This got me thinking. For centuries, Chinese people lived in something of a bubble. Inside this bubble, they developed their own traditions, culture, and philosophy. Although in the past four decades, China has become more open to the world, there is a degree to which Chinese people have failed to tell others who we are and what we want. This shortcoming, which comes in part from our slavish adherence to the virtue of modesty, has hindered us from making bigger strides when it comes to opening up to the world, including in the field of international volunteerism.
Born in 1992 into a middle-income family, Wenzhang was lucky to have the liberty to choose his own major and career path. Most young people his age had to submit to their parent's decision on these matters. Wenzhang said he chose international development because he had spent far too much time at home, and was itching to go out into the world. "Before college I'd never traveled outside Hebei", which is his native province. His major in international development brought him to an international stage. This drew him out of his comfort zone and into world, as far afield as Africa.
After graduating from China Agricultural University, Wenzhang studied for a Master's degree in the Netherlands before taking up opportunities to intern in Tanzania and Ghana. This internship provided Wenzhang with valuable opportunities to broaden his horizon and gain new knowledge and skills. After returning to Beijing, he joined United Nations Volunteers (UNV) programme. He was keen to learn from his colleagues from elsewhere in the world, and he stretched himself by taking on responsibilities such as project and human resource management.
Guo Jiawenzhang works as UN volunteer in 2017. [File photo provided to China Plus]

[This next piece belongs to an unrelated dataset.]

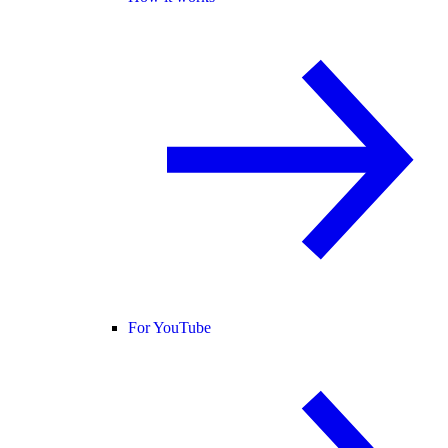
For YouTube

Wenzhang was born in Tangshan, the site of a devastating earthquake in 1976. Despite the earthquake happening well before he was born, Wenzhang inherited the collective memory of pain and loss that was deeply carved into the minds of Tangshan people. When in early 2008 a major earthquake struck Sichuan, the 16 year old saw how volunteers from all over the country poured into the region. Some of them came from his hometown Tangshan, despite being emptyhanded and not knowing what they could do to help. For people from Tangshan, their motivation was simple: we were helped in our time of need, and now is the time for us to pay it back.
A major difference in the response to the two big earthquakes was that during the former, the rescue and relief efforts were mobilized by the government, whereas after the Sichuan earthquake, people mobilized by the government worked side-by-side with volunteers. Reflecting on both earthquakes, we should be proud of the ability of the Chinese people to be resilient and deal with such an extraordinarily natural disaster.
But the experience in Sichuan also taught us that being a good volunteer requires more than just good intentions – it requires training, organization, and professionalism. The enthusiasm of individual volunteers quickly died down as the government advised people not to travel to the site of the disaster on their own, as vehicles were starting to block supply lines into the region. And people were told not to distribute their own food to people in case there were hygiene problems.
Later that same year, Wenzhang witnessed a well-organized use of volunteer resources when China hosted the 2008 Olympic Games in Beijing. Without the army of student volunteers, China wouldn't have been able to deliver such a splendid event to a world audience. The two events in the same year helped to form a picture of contemporary volunteerism in China, one was mostly individual, and spontaneous, and the other systematic, and institutional.